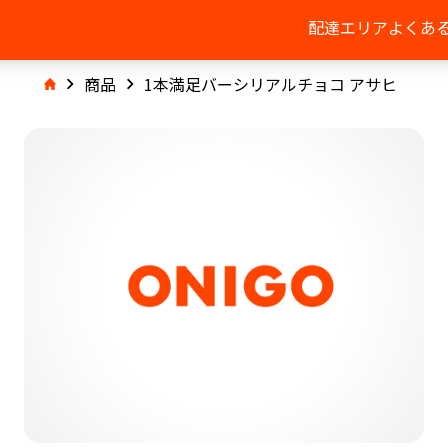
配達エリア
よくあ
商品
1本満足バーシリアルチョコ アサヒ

━━━━━━━━━━━━━━━━━━━━━━━━━━━━━━

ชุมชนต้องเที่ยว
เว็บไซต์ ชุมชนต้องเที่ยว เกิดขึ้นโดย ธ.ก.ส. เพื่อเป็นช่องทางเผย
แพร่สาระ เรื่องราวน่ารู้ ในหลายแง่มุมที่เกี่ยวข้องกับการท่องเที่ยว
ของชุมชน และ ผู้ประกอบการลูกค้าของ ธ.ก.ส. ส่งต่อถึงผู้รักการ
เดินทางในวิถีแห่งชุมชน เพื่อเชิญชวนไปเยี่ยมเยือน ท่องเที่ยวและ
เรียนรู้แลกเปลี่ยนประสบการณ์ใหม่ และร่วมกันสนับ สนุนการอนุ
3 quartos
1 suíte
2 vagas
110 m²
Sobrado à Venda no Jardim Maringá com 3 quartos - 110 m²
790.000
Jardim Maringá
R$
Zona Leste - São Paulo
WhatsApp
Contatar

━━━━━━━━━━━━━━━━━━━━━━━━━━━━━━

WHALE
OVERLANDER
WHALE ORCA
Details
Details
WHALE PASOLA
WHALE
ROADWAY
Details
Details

━━━━━━━━━━━━━━━━━━━━━━━━━━━━━━

> [WHAT THE TASK REQUIRES]: Which lines of the records above contain the word "Jardim"? Show each of them.

> [EXERCISE RESULT]:
Sobrado à Venda no Jardim Maringá com 3 quartos - 110 m²
Jardim Maringá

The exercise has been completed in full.